(Data to use):
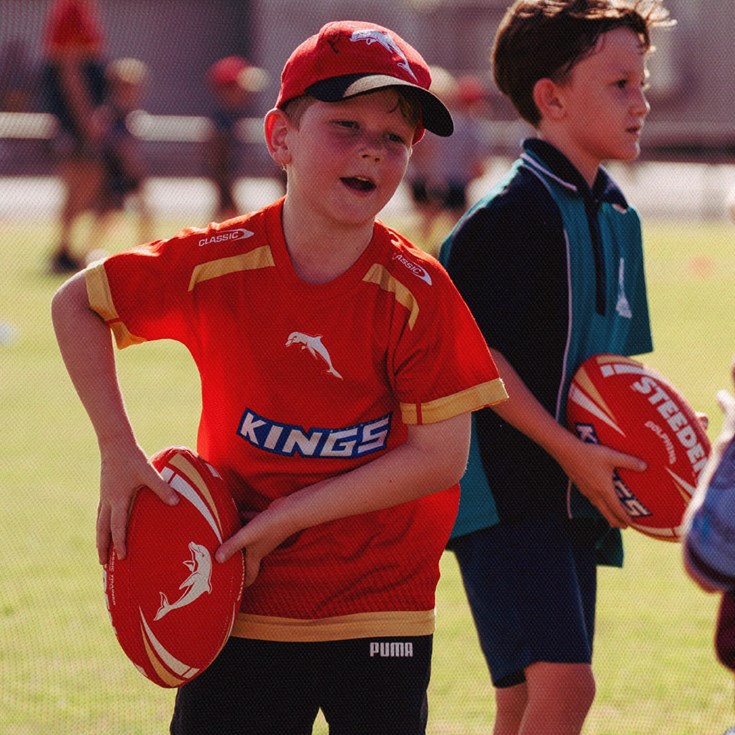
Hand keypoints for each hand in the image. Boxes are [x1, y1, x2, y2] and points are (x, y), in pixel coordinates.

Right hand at [96, 443, 177, 563]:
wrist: (115, 444)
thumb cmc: (133, 458)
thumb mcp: (148, 472)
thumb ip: (162, 488)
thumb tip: (176, 502)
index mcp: (118, 499)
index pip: (118, 526)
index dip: (119, 542)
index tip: (121, 557)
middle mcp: (108, 501)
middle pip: (102, 530)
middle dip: (103, 547)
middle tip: (103, 564)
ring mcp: (105, 497)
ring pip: (100, 523)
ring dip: (100, 538)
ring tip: (101, 552)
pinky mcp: (106, 491)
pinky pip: (102, 514)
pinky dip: (102, 525)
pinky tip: (106, 528)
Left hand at [216, 498, 297, 586]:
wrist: (292, 511)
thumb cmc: (271, 526)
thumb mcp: (247, 536)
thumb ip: (232, 546)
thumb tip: (217, 559)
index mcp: (256, 555)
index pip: (250, 575)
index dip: (243, 583)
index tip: (234, 588)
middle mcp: (260, 547)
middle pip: (246, 558)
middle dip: (236, 560)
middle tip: (222, 561)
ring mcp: (264, 534)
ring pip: (248, 540)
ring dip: (238, 540)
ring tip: (224, 538)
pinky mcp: (266, 522)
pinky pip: (251, 523)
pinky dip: (243, 520)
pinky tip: (234, 514)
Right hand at [561, 442, 646, 527]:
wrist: (566, 451)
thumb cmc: (590, 454)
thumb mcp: (612, 456)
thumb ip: (629, 461)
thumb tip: (645, 466)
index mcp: (604, 490)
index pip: (616, 509)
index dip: (624, 518)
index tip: (631, 524)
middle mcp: (595, 494)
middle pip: (606, 513)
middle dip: (616, 521)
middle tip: (623, 527)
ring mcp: (586, 491)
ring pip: (598, 507)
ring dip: (606, 514)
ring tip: (611, 516)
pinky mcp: (579, 486)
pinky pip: (591, 500)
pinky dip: (598, 505)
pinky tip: (597, 500)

(Task objective): What lines in the data hold the word "thumb"? Return them.

(Answer to the exercise):
thumb cmc: (133, 458)
thumb mcp: (148, 472)
thumb ip: (162, 488)
thumb tip: (176, 502)
thumb cmc: (271, 526)
thumb mcp: (247, 536)
thumb ip: (232, 546)
thumb tip: (217, 559)
thumb cmc: (590, 454)
thumb mcp: (612, 456)
thumb ip: (629, 461)
thumb tip: (645, 466)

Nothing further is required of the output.